• _Required work_
Return the run of lines below that opens with the line containing "44: (494, 86)" and closes with the line containing "54: (246, 25)", keeping each one exact.

--- Supplied records Enclosed Below ---

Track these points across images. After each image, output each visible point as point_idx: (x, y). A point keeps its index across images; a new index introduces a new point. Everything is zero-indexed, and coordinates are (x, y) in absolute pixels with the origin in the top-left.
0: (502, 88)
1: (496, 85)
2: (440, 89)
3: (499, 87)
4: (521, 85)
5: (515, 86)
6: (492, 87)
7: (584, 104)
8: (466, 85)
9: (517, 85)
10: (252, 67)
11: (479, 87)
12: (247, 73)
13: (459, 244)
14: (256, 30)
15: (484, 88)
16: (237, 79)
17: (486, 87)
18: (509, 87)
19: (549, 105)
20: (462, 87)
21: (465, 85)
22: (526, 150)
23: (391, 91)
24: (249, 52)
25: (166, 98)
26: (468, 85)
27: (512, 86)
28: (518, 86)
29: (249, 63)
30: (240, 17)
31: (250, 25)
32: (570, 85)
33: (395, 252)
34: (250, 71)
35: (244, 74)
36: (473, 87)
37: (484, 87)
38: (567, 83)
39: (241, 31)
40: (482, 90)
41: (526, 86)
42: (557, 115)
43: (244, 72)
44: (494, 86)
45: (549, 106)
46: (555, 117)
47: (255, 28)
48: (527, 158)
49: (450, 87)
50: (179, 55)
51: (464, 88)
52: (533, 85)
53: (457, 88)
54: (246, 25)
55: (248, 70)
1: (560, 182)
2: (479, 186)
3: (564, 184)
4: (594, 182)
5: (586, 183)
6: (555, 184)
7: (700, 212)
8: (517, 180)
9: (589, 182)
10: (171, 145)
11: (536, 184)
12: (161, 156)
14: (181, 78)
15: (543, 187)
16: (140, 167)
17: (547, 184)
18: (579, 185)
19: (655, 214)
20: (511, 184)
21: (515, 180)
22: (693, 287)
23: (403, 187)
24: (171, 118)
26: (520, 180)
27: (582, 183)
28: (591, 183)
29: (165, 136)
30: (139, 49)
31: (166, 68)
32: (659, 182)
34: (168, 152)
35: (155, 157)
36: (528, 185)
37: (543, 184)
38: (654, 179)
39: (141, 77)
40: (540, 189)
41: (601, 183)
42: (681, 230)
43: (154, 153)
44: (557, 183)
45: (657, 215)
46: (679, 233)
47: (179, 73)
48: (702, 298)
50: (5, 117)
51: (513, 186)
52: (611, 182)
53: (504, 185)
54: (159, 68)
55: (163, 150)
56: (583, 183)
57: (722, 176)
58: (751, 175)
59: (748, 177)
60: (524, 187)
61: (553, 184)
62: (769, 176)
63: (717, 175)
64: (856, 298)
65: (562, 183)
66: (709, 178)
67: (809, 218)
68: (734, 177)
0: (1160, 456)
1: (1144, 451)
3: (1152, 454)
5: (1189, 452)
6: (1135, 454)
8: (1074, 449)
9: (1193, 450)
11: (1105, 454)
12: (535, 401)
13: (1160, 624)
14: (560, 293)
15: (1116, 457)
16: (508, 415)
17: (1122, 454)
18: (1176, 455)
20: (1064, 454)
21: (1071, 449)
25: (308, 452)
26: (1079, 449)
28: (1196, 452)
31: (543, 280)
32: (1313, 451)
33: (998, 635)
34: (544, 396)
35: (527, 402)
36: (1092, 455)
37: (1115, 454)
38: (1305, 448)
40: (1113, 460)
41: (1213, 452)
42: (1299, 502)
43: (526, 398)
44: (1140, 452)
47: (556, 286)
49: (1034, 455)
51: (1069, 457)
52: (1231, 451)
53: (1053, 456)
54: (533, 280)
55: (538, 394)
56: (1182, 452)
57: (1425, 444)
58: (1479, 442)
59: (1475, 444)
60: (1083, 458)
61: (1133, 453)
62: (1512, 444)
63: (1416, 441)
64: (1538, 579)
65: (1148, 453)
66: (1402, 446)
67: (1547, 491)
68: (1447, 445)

--- End of Enclosed Supplied records ---
--- Supplied records Enclosed Below ---

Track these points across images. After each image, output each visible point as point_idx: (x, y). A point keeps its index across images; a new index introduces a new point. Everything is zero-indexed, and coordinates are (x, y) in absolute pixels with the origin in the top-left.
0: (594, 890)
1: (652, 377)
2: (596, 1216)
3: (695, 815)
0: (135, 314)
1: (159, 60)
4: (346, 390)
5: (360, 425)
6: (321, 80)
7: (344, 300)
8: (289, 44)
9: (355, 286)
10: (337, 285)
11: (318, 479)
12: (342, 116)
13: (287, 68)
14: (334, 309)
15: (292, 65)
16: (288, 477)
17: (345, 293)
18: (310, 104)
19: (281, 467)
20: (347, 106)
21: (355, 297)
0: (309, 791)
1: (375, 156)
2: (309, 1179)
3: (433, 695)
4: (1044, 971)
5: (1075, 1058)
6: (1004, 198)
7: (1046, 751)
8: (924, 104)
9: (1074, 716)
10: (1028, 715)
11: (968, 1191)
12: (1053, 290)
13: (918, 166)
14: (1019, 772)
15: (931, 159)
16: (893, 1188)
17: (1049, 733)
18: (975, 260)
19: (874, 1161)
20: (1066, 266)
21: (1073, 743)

--- End of Enclosed Supplied records ---

• _Exercise solution_
44: (494, 86)
45: (549, 106)
46: (555, 117)
47: (255, 28)
48: (527, 158)
49: (450, 87)
50: (179, 55)
51: (464, 88)
52: (533, 85)
53: (457, 88)
54: (246, 25)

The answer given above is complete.